Hamburg. Seit dem Beschluss zum Brexit beantragen viele Briten die deutsche Staatsbürgerschaft. Ungewöhnlich hoch ist die Zahl in Hamburg.
Seit sich Großbritannien im Juni vergangenen Jahres in einem Referendum für einen EU-Austritt entschieden hat, beantragen deutlich mehr Briten als zuvor die deutsche Staatsbürgerschaft. Ein Trend, der sich in diesem Jahr verstärkt fortsetzt, wie das Einwohner-Zentralamt auf Abendblatt-Anfrage mitteilte. Bis zum 10. März habe es bereits 99 Anträge gegeben.

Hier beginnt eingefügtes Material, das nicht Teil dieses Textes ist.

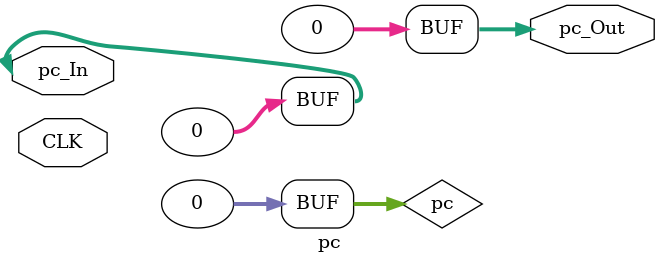
<source format=v>
`timescale 1ns / 1ps

module pc # (  parameter WL = 32 )
(
    input CLK,
    input [WL - 1 : 0] pc_In,
    output reg [WL - 1 : 0] pc_Out
);
    wire [WL - 1 : 0] pc = 0;
    assign pc = pc_In;
    assign pc_In = pc_Out;
    
    initial pc_Out <= 0;
    
    always @ (posedge CLK) pc_Out <= pc_Out + 1;
    
endmodule

</source>
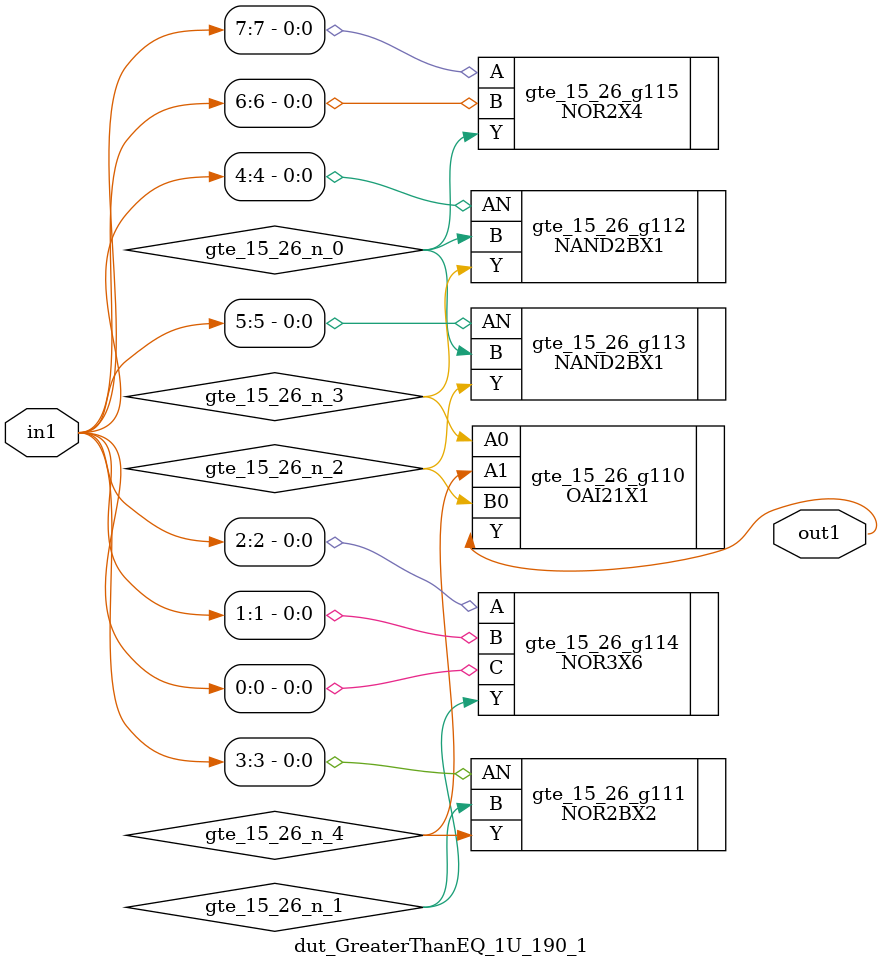
<source format=v>
`timescale 1ps / 1ps


module dut_GreaterThanEQ_1U_190_1(in1, out1);
  input [7:0] in1;
  output out1;
  wire [7:0] in1;
  wire out1;
  wire gte_15_26_n_0, gte_15_26_n_1, gte_15_26_n_2, gte_15_26_n_3,
       gte_15_26_n_4;
  OAI21X1 gte_15_26_g110(.A0 (gte_15_26_n_3), .A1 (gte_15_26_n_4), .B0
       (gte_15_26_n_2), .Y (out1));
  NOR2BX2 gte_15_26_g111(.AN (in1[3]), .B (gte_15_26_n_1), .Y
       (gte_15_26_n_4));
  NAND2BX1 gte_15_26_g112(.AN (in1[4]), .B (gte_15_26_n_0), .Y
       (gte_15_26_n_3));
  NAND2BX1 gte_15_26_g113(.AN (in1[5]), .B (gte_15_26_n_0), .Y
       (gte_15_26_n_2));
  NOR3X6 gte_15_26_g114(.A (in1[2]), .B (in1[1]), .C (in1[0]), .Y
       (gte_15_26_n_1));
  NOR2X4 gte_15_26_g115(.A (in1[7]), .B (in1[6]), .Y (gte_15_26_n_0));
endmodule



</source>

Im vergangenen Jahr zählte das Amt für Hamburg 280 Anträge, davon seien 206 nach dem Referendum im Juni gestellt worden. Im Jahr 2015 gab es hingegen lediglich 52 Anträge – ungefähr so viele wie in den Jahren zuvor auch schon.
Ähnliche Steigerungen nach der Entscheidung zum "Brexit" gibt es auch in anderen großen deutschen Städten. Im bundesdeutschen Vergleich aber ist die Zahl der Anträge in Hamburg auch noch ungewöhnlich hoch. Zum Vergleich: In Hamburg leben laut Einwohnerzentralamt rund 4300 britische Staatsangehörige. In Berlin hingegen rund 14.000: Dort aber wurden 2016 lediglich 60 Einbürgerungsanträge gestellt. Insgesamt beantragten in Deutschland 480 Briten die deutsche Staatsangehörigkeit, wobei eben deutlich mehr als die Hälfte in Hamburg wohnt.
Hamburg ist eher Lebensmittelpunkt
Woran diese Häufung liegt, ob sich Briten in Hamburg besonders wohl fühlen – darüber gibt es nur Vermutungen. Im Einwohnerzentralamt heißt es beispielsweise, dass möglicherweise die "Einbürgerungsoffensive" des Senats einen Beitrag zu der hohen Zahl geleistet hat. Der frühere britische Generalkonsul in Hamburg und Präsident des Anglo-German-Clubs, Claus-G. Budelmann, vermutet indes einen anderen, eher pragmatischen Grund: In Hamburg würden viele Firmen Briten beschäftigen. Und einige davon beantragen "vorsorglich" den deutschen Pass, um mögliche Probleme mit einer Arbeitserlaubnis nach dem Brexit zu vermeiden. "Die wollen nicht ihrem Land den Rücken kehren, sondern sehen das ganz praktisch", so Budelmann.
Eine ähnliche Erklärung hat auch Wendy Sprock, die Vorsitzende des Hamburger Vereins "Friends of Britain". In Hamburg hätten viele Briten tatsächlich ihren Lebensmittelpunkt, ihre Jobs und Familien - und dann würde man sich bei einem EU-Austritt lieber für die Stadt, in der man lebt, entscheiden. In Berlin hingegen, in der Hauptstadt würden mehr Briten nur vorübergehend leben. Das ist für viele eine "Durchlaufstation", so die Vereinsvorsitzende.